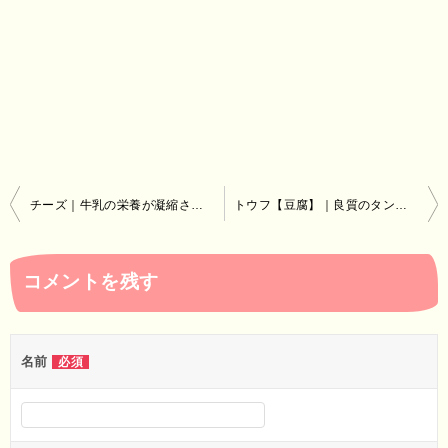
投
チーズ｜牛乳の栄養が凝縮され、ビタミンC以外のビタミンを含む
トウフ【豆腐】｜良質のタンパク質が豊富で消化吸収率は90％以上
稿
ナ
コメントを残す
ビ
ゲ
ー
名前
必須
シ
ョ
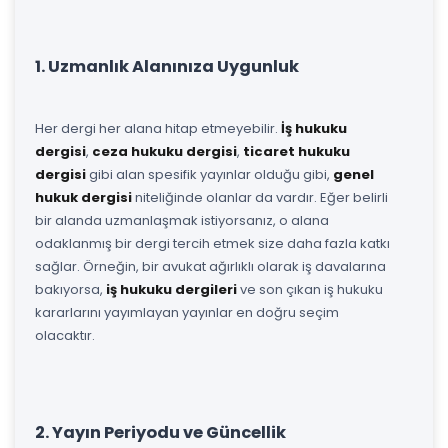
1. Uzmanlık Alanınıza Uygunluk
Her dergi her alana hitap etmeyebilir.
İş hukuku
dergisi
,
ceza hukuku dergisi
,
ticaret hukuku
dergisi
gibi alan spesifik yayınlar olduğu gibi,
genel
hukuk dergisi
niteliğinde olanlar da vardır. Eğer belirli
bir alanda uzmanlaşmak istiyorsanız, o alana
odaklanmış bir dergi tercih etmek size daha fazla katkı
sağlar. Örneğin, bir avukat ağırlıklı olarak iş davalarına
bakıyorsa,
iş hukuku dergileri
ve son çıkan iş hukuku
kararlarını yayımlayan yayınlar en doğru seçim
olacaktır.
2. Yayın Periyodu ve Güncellik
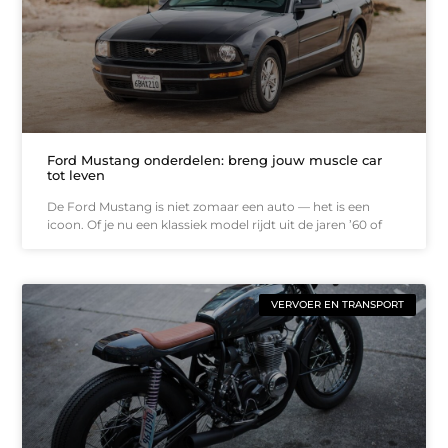
Ford Mustang onderdelen: breng jouw muscle car
tot leven
De Ford Mustang is niet zomaar een auto — het is een
icoon. Of je nu een klassiek model rijdt uit de jaren ’60 of
VERVOER EN TRANSPORT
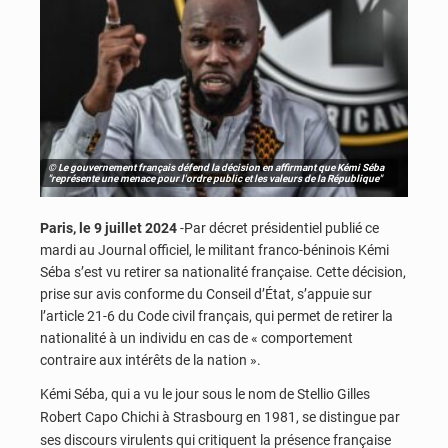
© Le gouvernement français défend la décision en affirmant que Kémi Séba
"représente une menace pour l'ordre public et les valeurs de la République"
Paris, le 9 juillet 2024
-Par décret présidentiel publié ce
mardi au Journal officiel, le militant franco-béninois Kémi
Séba s’est vu retirer sa nationalité française. Cette décision,
prise sur avis conforme du Conseil d’État, s’appuie sur
l’article 21-6 du Code civil français, qui permet de retirer la
nationalité à un individu en cas de « comportement
contraire aux intérêts de la nation ».
Kémi Séba, qui a vu le jour sous le nom de Stellio Gilles
Robert Capo Chichi à Strasbourg en 1981, se distingue par
ses discours virulents qui critiquent la présence française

• [WHAT YOU WILL DO]:
Leave the pictures out and transcribe the remaining material exactly.

• [OUTPUT OF THE TASK]:
投
チーズ｜牛乳の栄養が凝縮され、ビタミンC以外のビタミンを含む
トウフ【豆腐】｜良質のタンパク質が豊富で消化吸収率は90％以上
稿
ナ
コメントを残す
ビ
ゲ
ー
名前
必須
シ
ョ
1. Uzmanlık Alanınıza Uygunluk
Her dergi her alana hitap etmeyebilir.
İş hukuku
dergisi
,
ceza hukuku dergisi
,
ticaret hukuku
dergisi
gibi alan spesifik yayınlar olduğu gibi,
genel
hukuk dergisi
niteliğinde olanlar da vardır. Eğer belirli
bir alanda uzmanlaşmak istiyorsanız, o alana
odaklanmış bir dergi tercih etmek size daha fazla katkı
sağlar. Örneğin, bir avukat ağırlıklı olarak iş davalarına
bakıyorsa,
iş hukuku dergileri
ve son çıkan iş hukuku
kararlarını yayımlayan yayınlar en doğru seçim
olacaktır.
2. Yayın Periyodu ve Güncellik
Ford Mustang onderdelen: breng jouw muscle car
tot leven
De Ford Mustang is niet zomaar een auto — het is een
icoon. Of je nu een klassiek model rijdt uit de jaren ’60 of
VERVOER EN TRANSPORT
© Le gouvernement français défend la décision en affirmant que Kémi Séba
"représente une menace pour l'ordre public et les valeurs de la République"
Paris, le 9 juillet 2024
-Par décret présidentiel publié ce
mardi au Journal officiel, le militant franco-béninois Kémi
Séba s’est vu retirer sa nationalité française. Cette décision,
prise sur avis conforme du Conseil d’État, s’appuie sur
l’article 21-6 du Code civil français, qui permet de retirer la
nationalité à un individu en cas de « comportement
contraire aux intérêts de la nation ».
Kémi Séba, qui a vu le jour sous le nom de Stellio Gilles
Robert Capo Chichi à Strasbourg en 1981, se distingue par
ses discours virulents qui critiquent la présence française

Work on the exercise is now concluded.